In Search of More Accurate Mistakes
Prediction is different from cognition, and an excellent recent paper by Teppo Felin and Matthias Holweg examines one reason why: humans are capable of theorizing and reasoning, while data-driven, contemporary AI systems are limited to making models of data from which they launch predictions. The confusion that results costs us our ability to discern what these tools are intended to do. They write:
"Human cognition is forward-looking, necessitating data-belief asymmetries which are manifest in theories. Human cognition is driven by theory-based causal logic which is different from AI’s emphasis on data-based prediction. Theories enable the generation of new data, observations, and experimentation.”
These models make predictions, not theories. Theories are more useful for examining the future. Prediction without theory is extrapolation. These things extrapolate quite well, but never reason. We might even ask them to reason — to write out the steps that they used to arrive at a decision. Then it merely predicts the response to your text in a way that resembles reason. It can be compelling, but it is always statistics.

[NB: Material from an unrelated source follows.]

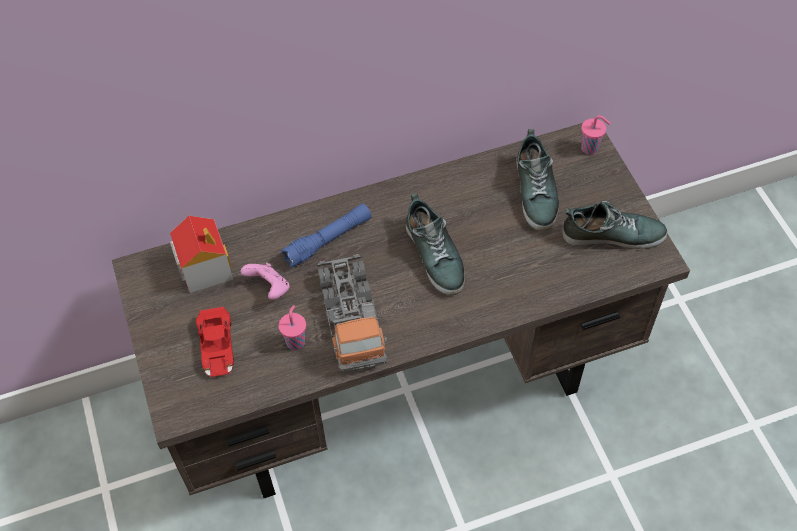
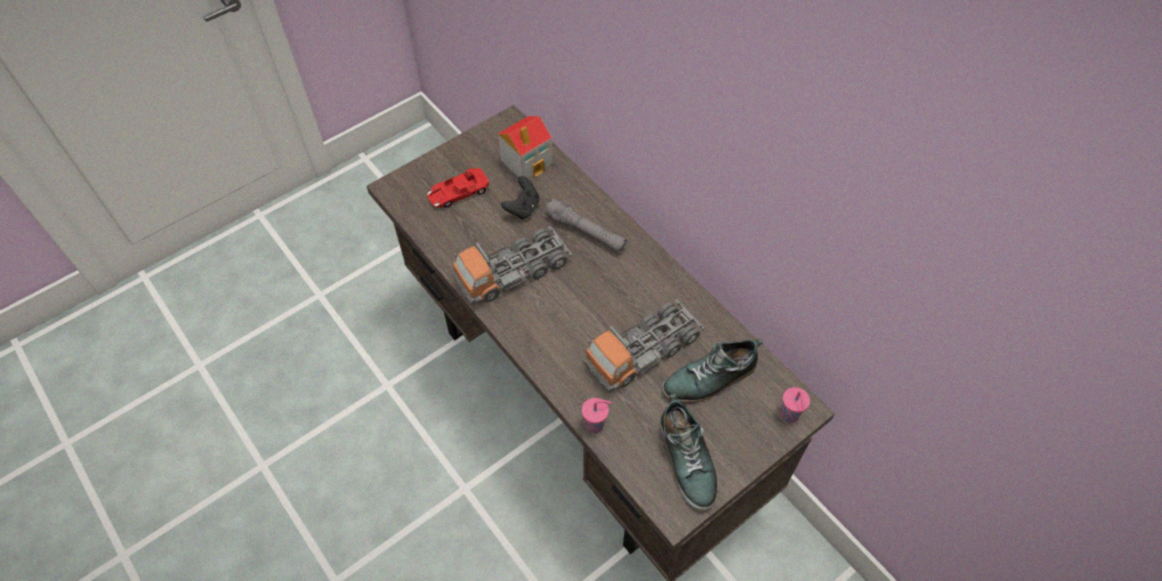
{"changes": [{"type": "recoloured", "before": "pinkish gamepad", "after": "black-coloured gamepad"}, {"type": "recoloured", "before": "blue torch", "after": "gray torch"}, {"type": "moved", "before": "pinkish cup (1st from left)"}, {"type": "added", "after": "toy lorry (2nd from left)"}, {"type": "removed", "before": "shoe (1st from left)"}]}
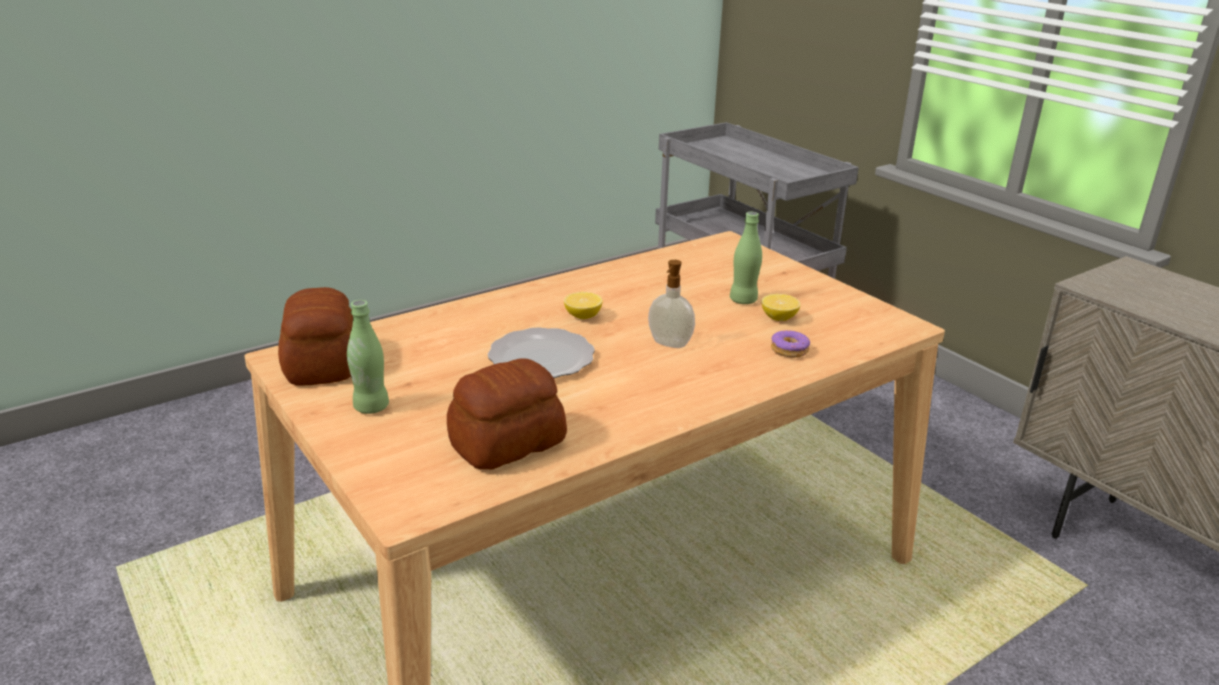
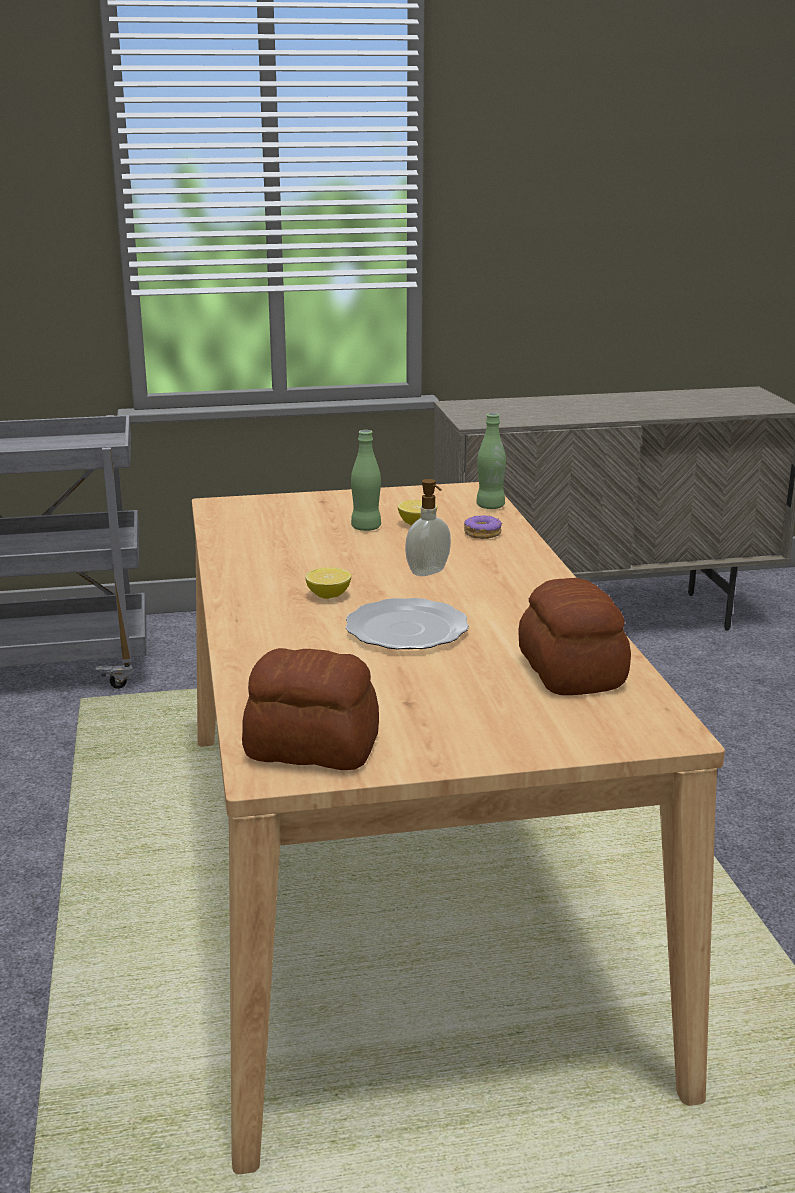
{"changes": [{"type": "moved", "before": "green-coloured drink bottle (1st from left in the first image)", "after": "green-coloured drink bottle (2nd from left)"}]}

Without the ability to reason or speculate about the result of their outputs, we can’t have truly reliable systems. To have 100% reliable systems you would need to predict the world 100% accurately with 100% consistency.
As we grapple with machine “hallucinations,” we might remember that everything they do is a hallucination: it’s just that sometimes they hallucinate in ways that align to one particular understanding of things. But they are mistakes in that we have misrecognized the purpose of the system we are using as descriptive, informed, even rational. We expect them to provide answers, but at best they offer an homage to answers.
When these predicted statements end up being true, this works just fine. But they don’t always make true statements — they “hallucinate,” which is better described by saying that they make predictions that sometimes do not come true. Through that frame, it is astonishing to think this would ever surprise us — or that anyone would seek to use this technology as a means of finding answers.